<帯状疱疹について教えてください>
近年、帯状疱疹(ほうしん)になる方が増えています。帯状疱疹は体や顔の左右のどちらかに痛みを感じ、水ぶくれのある発疹が出ます。半月くらいでかさぶたになって治ることが多いのですが、「帯状疱疹後神経痛」と呼ばれる痛みが続くこともあります。
帯状疱疹は、水痘(水ぼうそう)帯状疱疹ウイルスの感染が原因です。過去に水痘にかかった時に、神経の中にウイルスが潜伏し、体の抵抗力が下がった時などに再び活性化して帯状疱疹を発症します。
水痘にかかったことがあれば誰でも発症する可能性があり、80歳までに3人に1人がかかるといわれています。増加傾向の背景にあるのは、高齢者が増えていることや、子どもへの水痘ワクチンが14年に定期接種となったことがあります。ワクチンの効果で、水ぼうそうに感染する子どもが激減し、水痘の子と接触して免疫を活性化させる機会も減ったことが関係しています。
<帯状疱疹ワクチンについて教えてください>
帯状疱疹ワクチンは、今年4月から定期接種化されました。ワクチンは生ワクチンと成分ワクチン(サブユニットワクチン)の2種類あります。
接種回数は生ワクチンは1回、成分ワクチンは2カ月以上の間隔を空けて2回です。発症や重症化を防ぐ効果がありますが、発赤や倦怠(けんたい)感などの副反応があり、成分ワクチンの方が副反応は強いことが多いです。生ワクチンは、妊娠中の方やがん、関節リウマチなどの病気で免疫を抑える薬を処方されている方には使えません。
予防効果は、生ワクチンは約50%です。一方、成分ワクチンは50歳以上で97%、70歳以上で90%という結果が出ており、効果も9年間持続することが確認されています。成分ワクチンは、副反応が強く起きる可能性はあるものの、予防効果は非常に高いといえます。
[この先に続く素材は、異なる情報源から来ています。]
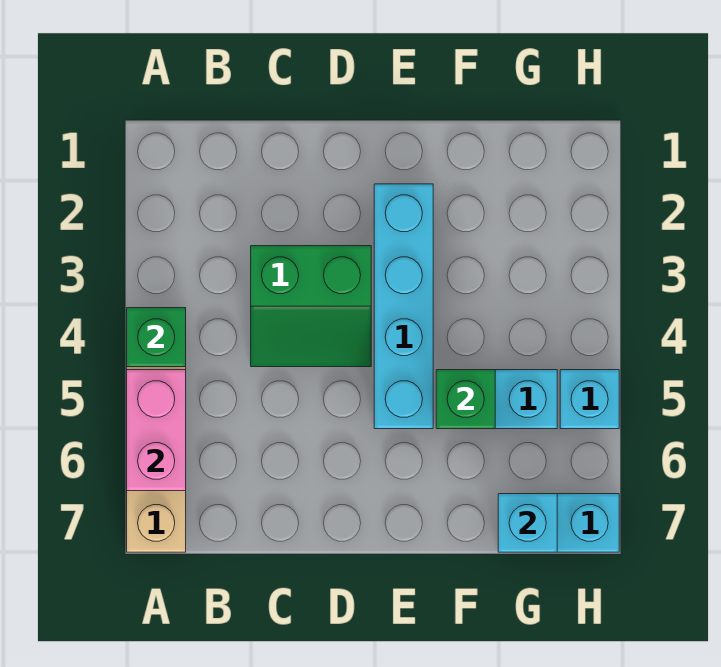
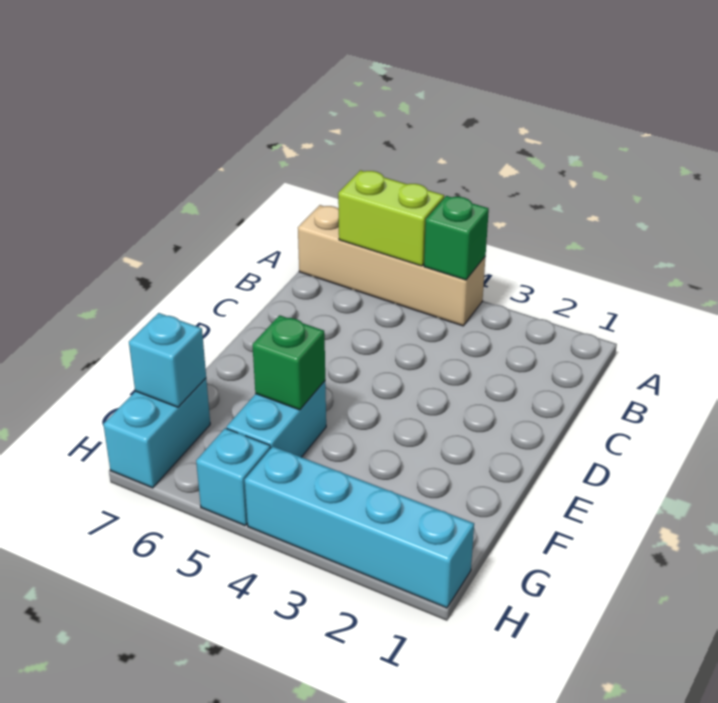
pink brick A5:A6 level 2 -> lime brick A5:A6 level 2
green slope C3:D4 level 1 top 3 -> none
cyan brick E2:E5 level 1 -> cyan brick H1:H4 level 1

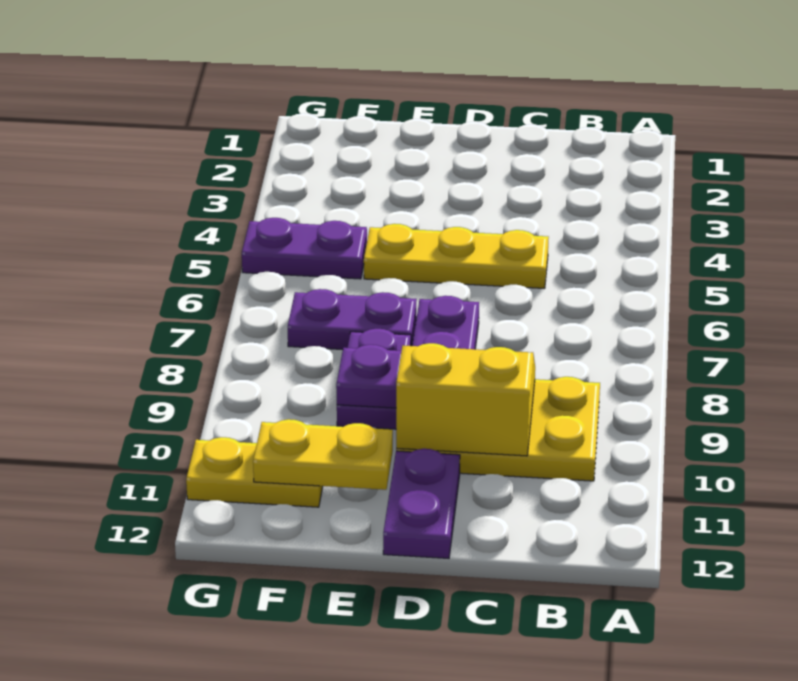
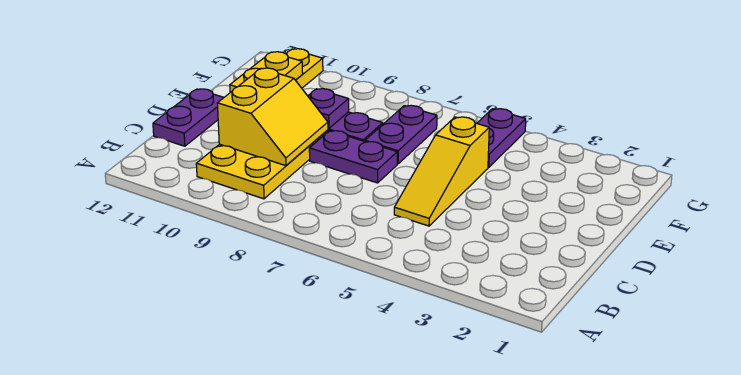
yellow plate C5:E5 level 1 -> yellow slope C5:E5 level 1 top E
purple plate D11:D12 level 1 -> purple plate C12:D12 level 1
接種費用は自治体によって異なりますが、生ワクチンは8000円〜1万円程度、成分ワクチンは1回2万円強で受けられます。定期接種の対象は原則65歳ですが、5年間の経過措置が設けられ、65歳以上は70、75など5歳刻みで対象となり、接種費用の一部が公費で助成されます。詳しくは、かかりつけの医療機関にお問い合わせください。